La Iglesia tenía un papa santo, pero no tenía nadie que atendiera los asuntos urgentes e importantes que se acumulaban en las oficinas papales.

Aquel tosco hombre de las montañas se da cuenta de su inhabilidad para entender las intrigas de los diplomáticos y de los políticos que vienen a plantearle sus problemas y a pedirle favores. Los sencillos monjes celestinos y los franciscanos llamados “espirituales” que conforman el séquito del papa anacoreta, no son los más adecuados consejeros que Celestino necesita, y cada vez se siente más confundido e incapaz de entender y atender los muchos y complicados asuntos en los que debe dar su parecer. Desconoce las leyes y no sabe nada de derecho canónico; apenas entiende un poco del latín en el que se redactan todos los documentos eclesiásticos, y no está seguro de lo que sancionan los decretos que él debe firmar con su sagrada autoridad.

Por creer demasiado en la bondad y buena intención de todos los que lo rodean, deja que éstos se aprovechen de su “simple” inocencia.
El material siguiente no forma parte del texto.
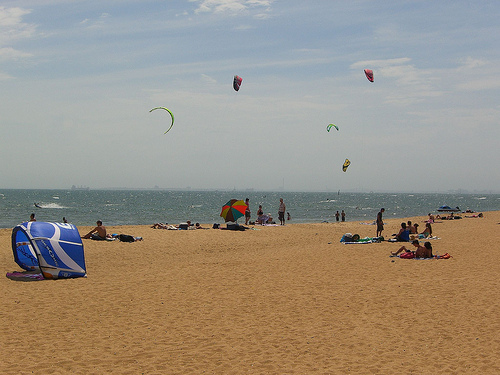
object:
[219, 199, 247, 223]
umbrella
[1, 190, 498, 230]
water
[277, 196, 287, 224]
people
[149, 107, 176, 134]
most sail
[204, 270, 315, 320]
sand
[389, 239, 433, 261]
couple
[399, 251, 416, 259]
red towel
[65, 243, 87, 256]
blue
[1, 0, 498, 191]
sky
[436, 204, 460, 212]
boat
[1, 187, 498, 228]
ocean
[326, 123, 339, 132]
kite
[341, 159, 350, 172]
kite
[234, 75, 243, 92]
kites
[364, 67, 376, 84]
kite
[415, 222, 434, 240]
person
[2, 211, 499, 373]
beach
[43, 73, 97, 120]
air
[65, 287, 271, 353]
ground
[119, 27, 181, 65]
air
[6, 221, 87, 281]
arch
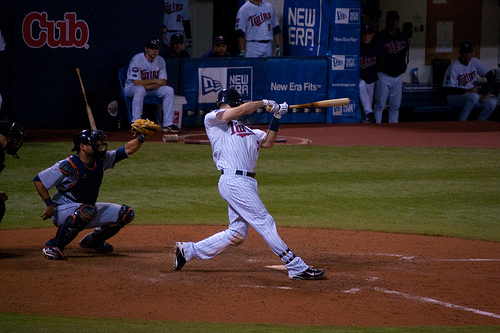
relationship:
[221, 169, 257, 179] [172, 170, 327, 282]
belt in pants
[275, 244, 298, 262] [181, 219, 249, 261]
bands around leg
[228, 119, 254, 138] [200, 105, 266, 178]
name on shirt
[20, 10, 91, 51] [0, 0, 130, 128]
print on wall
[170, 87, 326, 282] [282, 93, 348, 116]
batter holds bat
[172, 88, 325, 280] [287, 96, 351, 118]
batter swings bat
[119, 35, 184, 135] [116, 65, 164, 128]
players in chair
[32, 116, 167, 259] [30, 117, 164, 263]
catcher wears catcher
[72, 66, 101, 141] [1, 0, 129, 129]
bat leans against wall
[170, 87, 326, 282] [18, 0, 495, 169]
batter in dug out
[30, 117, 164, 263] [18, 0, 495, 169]
catcher in dug out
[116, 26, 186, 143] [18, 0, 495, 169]
players in dug out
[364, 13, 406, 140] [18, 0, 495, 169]
players in dug out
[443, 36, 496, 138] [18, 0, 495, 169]
players in dug out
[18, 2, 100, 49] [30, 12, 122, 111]
print on wall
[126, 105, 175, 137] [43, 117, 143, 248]
mit on catcher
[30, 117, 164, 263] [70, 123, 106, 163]
catcher wears mask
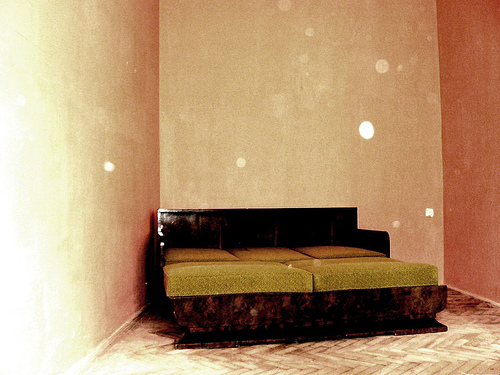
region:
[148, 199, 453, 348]
Bed in the middle of the room.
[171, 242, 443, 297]
Green cushions on bed.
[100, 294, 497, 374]
Wooden floor in the forefront.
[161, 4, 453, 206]
Brown walls in the background.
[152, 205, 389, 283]
Brown bench style headboard.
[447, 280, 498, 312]
Thin white molding on floor.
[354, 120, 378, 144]
White spot on wall.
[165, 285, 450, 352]
Dark wood colored foot board.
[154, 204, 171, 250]
Reflection of light on wood.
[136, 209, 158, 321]
Black shadow on wall.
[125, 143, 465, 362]
Bed sitting in the room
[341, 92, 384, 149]
Light reflecting on the wall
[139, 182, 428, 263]
headboard on the bed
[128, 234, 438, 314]
Mattresses on the bed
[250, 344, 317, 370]
Carpet on the ground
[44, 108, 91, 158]
The wall is smooth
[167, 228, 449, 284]
Pillows against the headboard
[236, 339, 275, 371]
The floor is patterned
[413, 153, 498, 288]
Corner in the wall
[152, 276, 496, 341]
Foot board of the bed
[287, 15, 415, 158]
floating circle white orbs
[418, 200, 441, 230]
white square on wall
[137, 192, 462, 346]
hard wood couch bed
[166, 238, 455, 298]
dark green pillow covering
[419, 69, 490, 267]
pink wall covering in a room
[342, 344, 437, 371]
wavy wood patterned floor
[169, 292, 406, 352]
dark brown wood panel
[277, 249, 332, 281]
white spots on couch cover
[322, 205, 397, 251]
dark wood frame silhouette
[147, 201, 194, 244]
light shinning on wood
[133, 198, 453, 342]
green bed in sparse room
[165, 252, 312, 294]
green upholstered cushion on daybed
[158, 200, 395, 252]
back of pull out daybed in wood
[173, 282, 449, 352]
wooden front of green bed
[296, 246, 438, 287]
green cushion on daybed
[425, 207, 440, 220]
white spot on wall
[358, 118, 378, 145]
white spot on wall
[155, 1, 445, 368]
orange wall behind bed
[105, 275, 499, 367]
wooden parquet floor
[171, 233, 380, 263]
three green upper cushions on daybed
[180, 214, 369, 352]
this is a bed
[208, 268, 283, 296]
this is the mattress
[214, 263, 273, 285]
the mattress is brown in color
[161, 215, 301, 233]
the bed is wooden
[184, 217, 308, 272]
the bed is brown in color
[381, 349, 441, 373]
this is the floor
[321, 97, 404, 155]
this is the wall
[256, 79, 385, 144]
the wall is cream in color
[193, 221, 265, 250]
the bed is black in color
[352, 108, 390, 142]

Hasta llega a nombrar a tres personas diferentes para un mismo cargo, y cuando el Rey Carlos lo sugiere, crea de un golpe 12 nuevos cardenales; siete de ellos franceses, algunos de los cuales son parientes y amigos del monarca, y otros, monjes de su propia congregación.

Pronto comprende Celestino V que la piedad y la buena voluntad no bastan para gobernar a la Iglesia de Cristo, y decide prudentemente consultar el parecer de los expertos.

Llama al Cardenal Benedicto Caetani, un jurista, el más reconocido conocedor del derecho de la Iglesia, quien busca los argumentos legales y redacta la bula de dimisión que el papa firmará.

El 13 de diciembre de 1294, apenas a cinco meses de su elección, Celestino V convoca al colegio de cardenales y al pueblo.

Lentamente, y con convicción, “el Papa Angélico” da lectura al Breve pontificio que contiene su renuncia, y uno a uno se despoja de todos los ornamentos, vestiduras y símbolos pontificales.

 

En busca de la paz

Vestido nuevamente con su simple sayal de monje, se sentó en medio de su pueblo y, poco después, partió de regreso a su querido lugar en las montañas.

Sin embargo, poco le duró la paz. Su sucesor, Bonifacio VIII lo llamó de regreso a Roma, para que calmara los ánimos de un grupo fuerte y poderoso que no reconocía su renuncia y quería la vuelta de Celestino al trono de Pedro.

El viejo ermitaño decidió alejarse lo más posible de todo aquel enredo y marchó lejos, a Dalmacia. Pero la situación con los partidarios del papa dimitente fue tal, que Bonifacio VIII decidió hacerlo traer para recluirlo en el castillo de Monte Fumone, en Agnani, donde Pedro Celestino permaneció hasta su muerte, en mayo de 1296.

Cuando sus visitantes se quejaban de verlo encerrado, les decía: “Yo siempre deseé tener una celda llena de silencio y de apartamiento de todo para poder dedicarme a la oración y a la meditación. Y esa celda me la han dado aquí. ¿Qué más puedo pedir?”

Celestino V, el papa santo que renunció, fue canonizado por Clemente V en 1313 y, en contraste con la pobreza con que vivió, se le erigió un magnífico sepulcro en la Iglesia de Santa María di Collemaggio, en Aquila.